Trust is very important to me. My partner demonstrating that he didn't trust me (without a solid reason for it) would make me question why I was involved with him. Every time he asked me for a photo to prove I was behaving, I would probably get pissed. If he feels I need to be baby-sat to keep me from falling onto another man's naughty bits, why is he even with me?

If the app was just there, just in case, it might not be a big deal. I live in a rural area and some couples use them for safety. If you live way out of town and your partner is very late coming home, a GPS locator can reassure you that they're safe. I wouldn't have a problem with that type of usage. But a lot of checking up and sending photos would definitely be an issue for me.


----------



## Faithful Wife (Oct 31, 2012)

I'd be fine with it, but like NSQ said, I would wonder why it was suggested.


----------



## lucy999 (Sep 28, 2014)

I'm a woman and would have zero objections to it. I have nothing to hide. My BF would think, damn she's boring!


----------



## bbdad (Feb 11, 2013)

Male. I have no problem. We both have Find Iphone on our phones. We can easily locate the other. Often my wife can't hear or doesn't respond to a text or call when she is at something with the kids - dance and gymnastics can be noisy. Sometimes I may stop by and may forget what event they are in...between all of their activities, it is quite easy to get the days/times mixed up. I will just hit the find phone and then stop by to watch the activity the kids are in. She has free access to check me as well. There is no issue with it.

There is nothing to hide on either end, so it is just a matter of convenience.


----------



## richardsharpe (Jul 8, 2014)

Good evening
I would say no. "trust but verify" really isn't trust, and trust is important to me.

Besides, I don't want to get into a technological spy vs. spy war with my spouse.

What happens if the cell battery runs out - do you assume they were cheating?


----------



## Lostme (Nov 14, 2014)

= = =

WHAT YOU HAVE TO DO
Reproduce the thread on partners tracking each other's phones word for word, from "## richardsharpe (Jul" up to and including "with my spouse.". The records have nothing to do with this thread.

= = =

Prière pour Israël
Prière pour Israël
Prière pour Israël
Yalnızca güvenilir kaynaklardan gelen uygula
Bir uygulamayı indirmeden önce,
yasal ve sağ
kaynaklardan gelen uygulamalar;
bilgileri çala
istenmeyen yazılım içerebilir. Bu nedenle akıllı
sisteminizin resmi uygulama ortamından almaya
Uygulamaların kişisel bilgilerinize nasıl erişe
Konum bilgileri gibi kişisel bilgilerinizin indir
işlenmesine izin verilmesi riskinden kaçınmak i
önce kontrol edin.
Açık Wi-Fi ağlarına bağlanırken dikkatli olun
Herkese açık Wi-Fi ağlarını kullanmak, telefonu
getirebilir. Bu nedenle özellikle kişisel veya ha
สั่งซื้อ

= = =

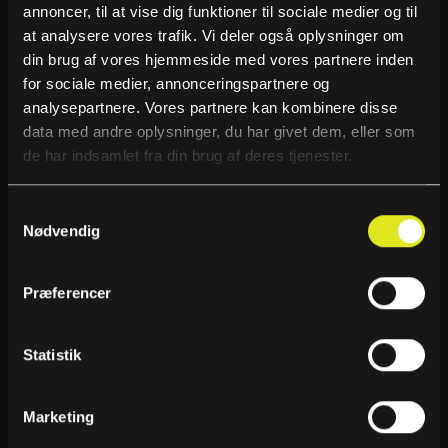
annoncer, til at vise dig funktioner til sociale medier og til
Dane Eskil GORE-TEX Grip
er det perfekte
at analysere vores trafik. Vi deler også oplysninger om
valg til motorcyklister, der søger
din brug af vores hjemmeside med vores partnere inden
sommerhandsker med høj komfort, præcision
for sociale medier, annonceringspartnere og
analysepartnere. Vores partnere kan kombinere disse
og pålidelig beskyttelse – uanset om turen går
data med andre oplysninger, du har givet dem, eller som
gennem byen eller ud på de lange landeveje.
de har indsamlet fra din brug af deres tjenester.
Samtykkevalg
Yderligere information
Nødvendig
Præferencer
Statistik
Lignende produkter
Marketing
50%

= = =

WRITTEN ANSWER
## richardsharpe (Jul 8, 2014)

Good evening
I would say no. "trust but verify" really isn't trust, and trust is important to me.

Besides, I don't want to get into a technological spy vs. spy war with my spouse.